HELPEN - ASSOCIATION RECONNUE D'INTERET GENERAL - LUTTE CONTRE LE HARCELEMENT MORAL ENTRE PERSONNELS DE L'EDUCATION NATIONALE

Education nationale - Une violence silencieuse face à l’inaction institutionnelle

Dans l’Éducation nationale, combien de vies brisées dans le silence ? Le harcèlement moral n’est pas un “ressenti”. Ce n’est pas un “conflit”. Ce n’est pas un “dysfonctionnement”. C’est un fait juridique. C’est une atteinte à la santé. C’est parfois un délit.

Helpen

4/28/20263 min read

Harcèlement moral dans l’Éducation nationale

Une violence silencieuse face à l’inaction institutionnelle

En cette Journée mondiale de la sécurité et de la santé au travail, l’Organisation internationale du travail rappelle une réalité brutale. Chaque année, plus de 840 000 personnes meurent dans le monde des conséquences des risques psychosociaux liés au travail. Derrière ce chiffre, il ne s’agit pas d’abstractions statistiques, mais de vies altérées, de parcours brisés, de drames humains souvent invisibles.

Dans la fonction publique française, et en particulier au sein de l’Éducation nationale, cette réalité prend une forme spécifique. Le harcèlement moral y est rarement reconnu pour ce qu’il est. Il est dilué dans des notions administratives rassurantes, qualifié de tension relationnelle, de difficulté professionnelle ou de dysfonctionnement du service. Cette requalification n’est pas neutre. Elle empêche la reconnaissance juridique des faits et contribue à maintenir un système de déresponsabilisation.

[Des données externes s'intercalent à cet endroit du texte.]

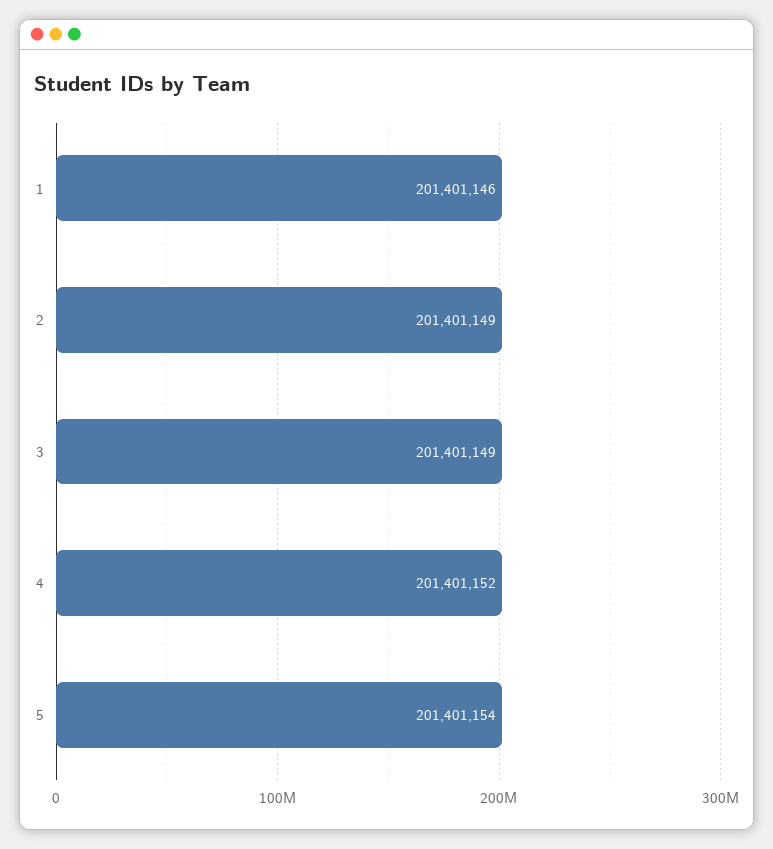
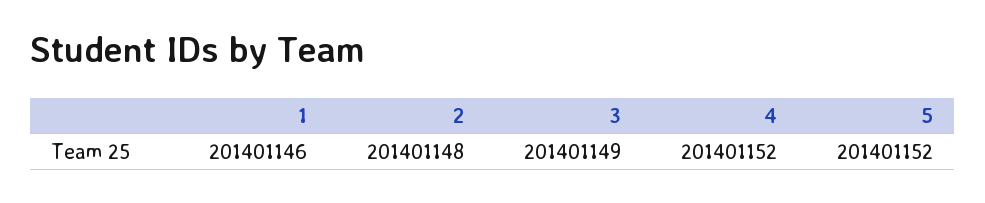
  {
    "1": 201401146,
-   "2": 201401149,
+   "2": 201401148,
    "3": 201401149,
    "4": 201401152,
-   "5": 201401154
+   "5": 201401152
  }

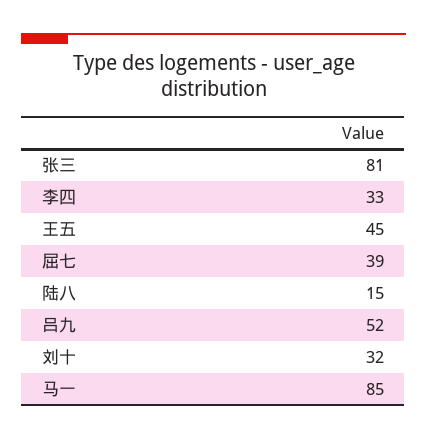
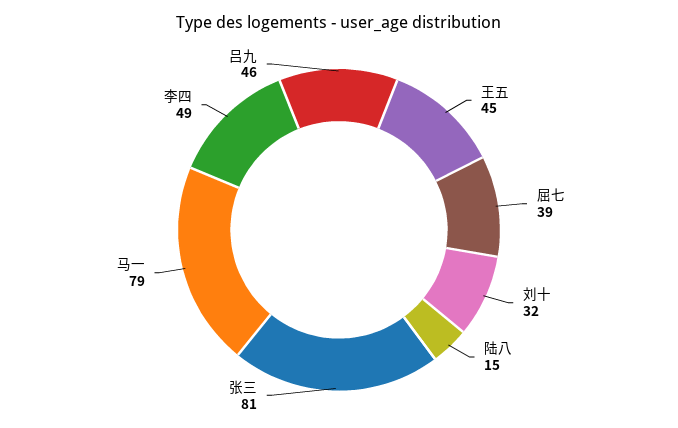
  {
    "张三": 81,
-   "李四": 33,
+   "李四": 49,
    "王五": 45,
    "屈七": 39,
    "陆八": 15,
-   "吕九": 52,
+   "吕九": 46,
    "刘十": 32,
-   "马一": 85
+   "马一": 79
  }

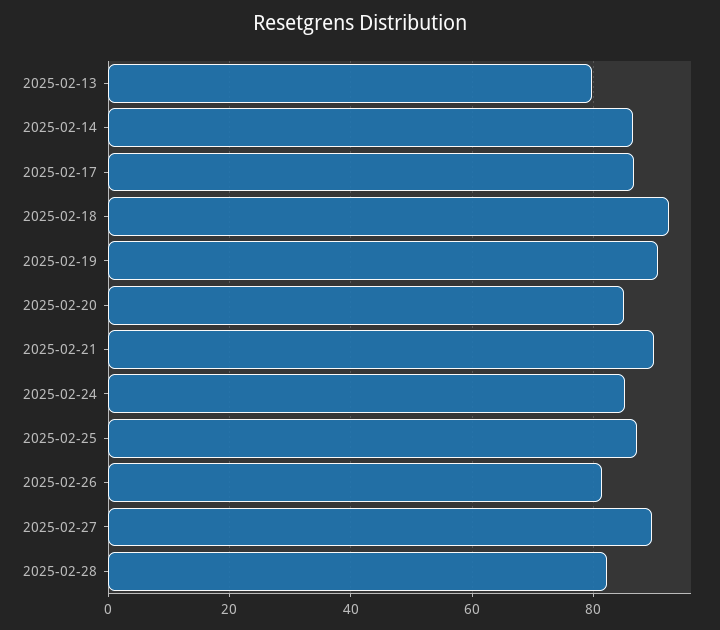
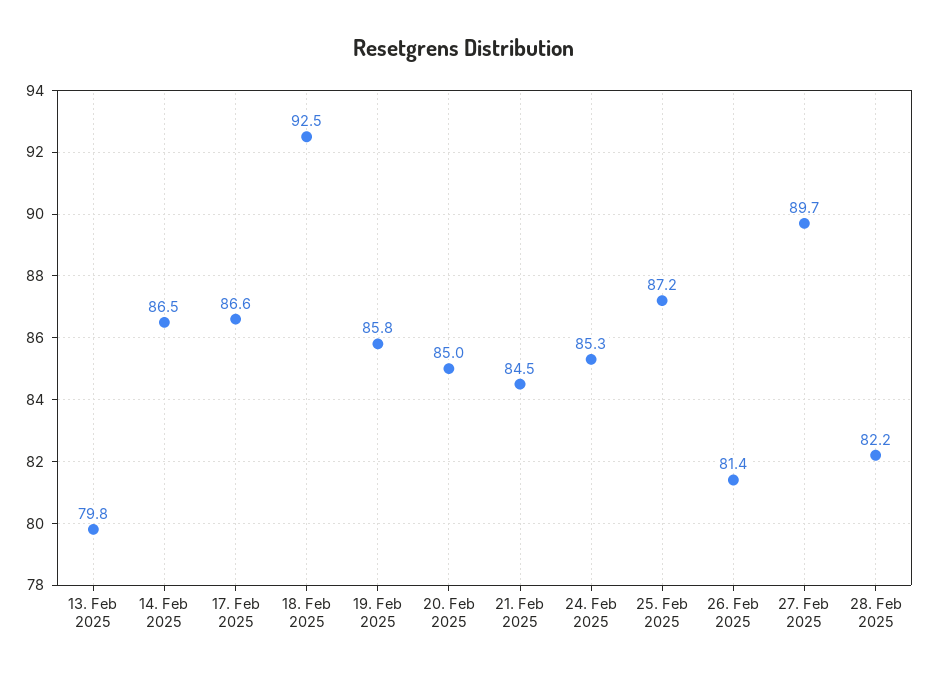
  {
    "2025-02-13": 79.8,
    "2025-02-14": 86.5,
    "2025-02-17": 86.6,
    "2025-02-18": 92.5,
-   "2025-02-19": 90,
+   "2025-02-19": 85.8,
    "2025-02-20": 85,
-   "2025-02-21": 90,
+   "2025-02-21": 84.5,
    "2025-02-24": 85.3,
    "2025-02-25": 87.2,
    "2025-02-26": 81.4,
    "2025-02-27": 89.7,
    "2025-02-28": 82.2
  }

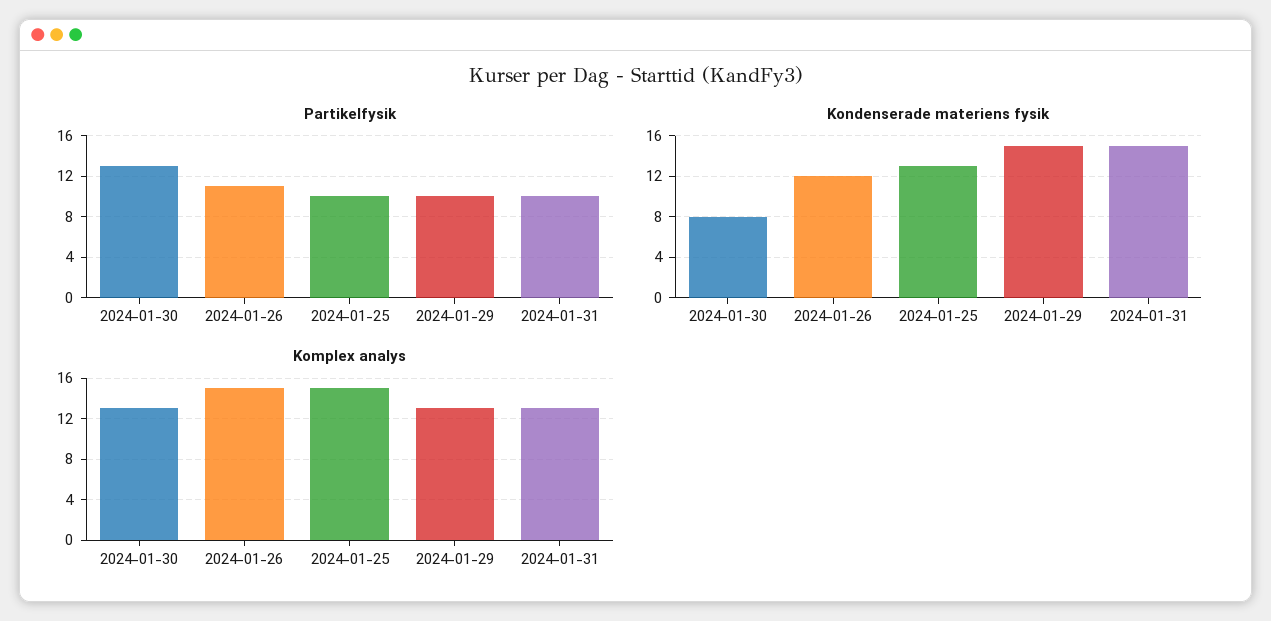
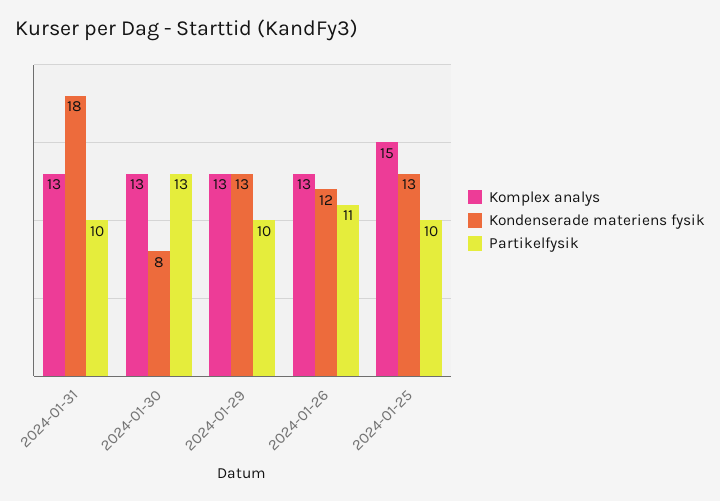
  {
    "Partikelfysik": {
      "2024-01-30": 13,
      "2024-01-26": 11,
      "2024-01-25": 10,
      "2024-01-29": 10,
      "2024-01-31": 10
    },
    "Kondenserade materiens fysik": {
      "2024-01-30": 8,
      "2024-01-26": 12,
      "2024-01-25": 13,
-     "2024-01-29": 15,
+     "2024-01-29": 13,
-     "2024-01-31": 15
+     "2024-01-31": 18
    },
    "Komplex analys": {
      "2024-01-30": 13,
-     "2024-01-26": 15,
+     "2024-01-26": 13,
      "2024-01-25": 15,
      "2024-01-29": 13,
      "2024-01-31": 13
    }
  }

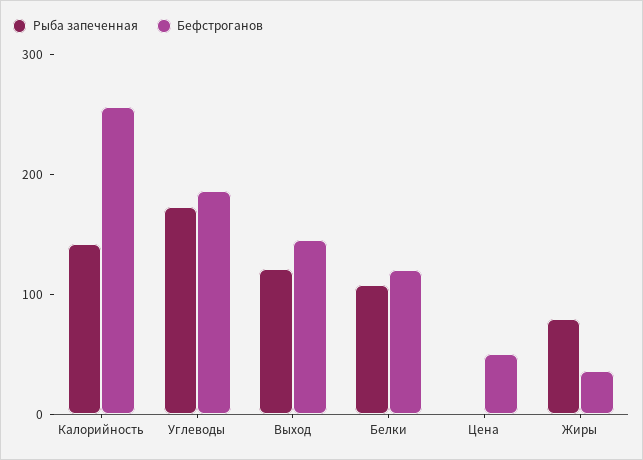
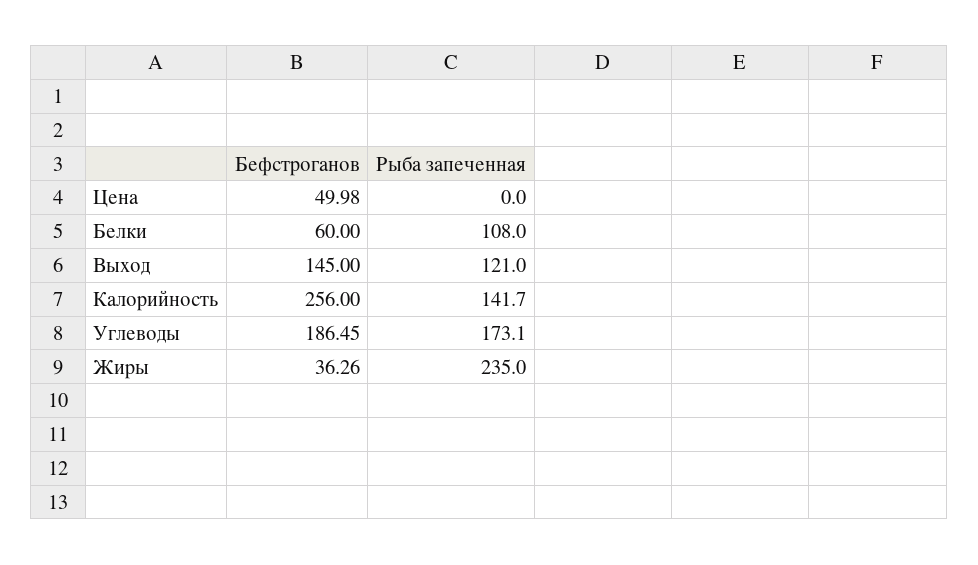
  {
    "Рыба запеченная": {
      "Калорийность": 141.7,
      "Углеводы": 173.1,
      "Выход": 121,
      "Белки": 108,
      "Цена": 0,
-     "Жиры": 80
+     "Жиры": 235
    },
    "Бефстроганов": {
      "Калорийность": 256,
      "Углеводы": 186.45,
      "Выход": 145,
-     "Белки": 120,
+     "Белки": 60,
      "Цена": 49.98,
      "Жиры": 36.26
    }
  }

Les témoignages recueillis par HELPEN convergent. Les agents décrivent des situations de pression hiérarchique répétée, d’isolement organisé, de disqualification professionnelle, parfois accompagnées de procédures disciplinaires instrumentalisées. Ces pratiques ne sont pas marginales. Elles s’inscrivent souvent dans des modes de gestion structurés, connus pour leurs effets délétères, mais maintenus malgré les alertes.

Ce qui frappe, au-delà des faits eux-mêmes, c’est la réponse institutionnelle. Les signalements sont fréquemment ignorés ou traités de manière formelle. Les dispositifs internes existent, mais ils produisent rarement des effets concrets. Les alertes médicales, les avis des instances ou les témoignages répétés ne suffisent pas à déclencher une protection effective des agents.

Plus préoccupant encore, l’intervention de relais démocratiques, notamment des parlementaires, ne modifie que rarement la situation. Des députés sont saisis, interpellent l’administration, demandent des éclaircissements. Les réponses, lorsqu’elles existent, restent générales, prudentes, souvent déconnectées de la réalité vécue sur le terrain. L’agent, lui, reste exposé.

Cette situation crée un sentiment d’abandon profond. Les victimes ne se heurtent pas seulement à des pratiques managériales délétères, mais à une forme d’indifférence institutionnelle. Le système semble conçu pour absorber les signalements sans jamais produire de remise en cause réelle. Cette inertie contribue à banaliser la violence.

Pourtant, le droit évolue. Les décisions récentes de la Cour de cassation rappellent que le harcèlement moral peut résulter de méthodes de gestion et qu’il engage des responsabilités individuelles. Ces évolutions devraient conduire à une transformation des pratiques. Elles peinent encore à produire leurs effets dans la fonction publique.

C’est dans cet espace que s’inscrit le combat de HELPEN. L’association agit pour accompagner les agents confrontés à ces situations, pour faire reconnaître juridiquement les faits et pour sortir de l’isolement ceux qui en sont victimes. Ce travail est souvent mené dans une relative indifférence. Peu de relais, peu de moyens, peu d’écoute de la part de l'institution. Pourtant, les situations traitées témoignent d’une réalité persistante et préoccupante.

Le harcèlement moral dans l’Éducation nationale n’est pas un phénomène marginal. Il constitue une question de santé publique, de droit et de responsabilité. Tant que les alertes resteront sans effet, tant que les pratiques ne seront pas réellement questionnées, le système continuera de produire des situations de souffrance évitables.

Reconnaître cette réalité ne fragilise pas le service public. C’est au contraire une condition de sa crédibilité. Protéger les agents, ce n’est pas une option. C’est une obligation.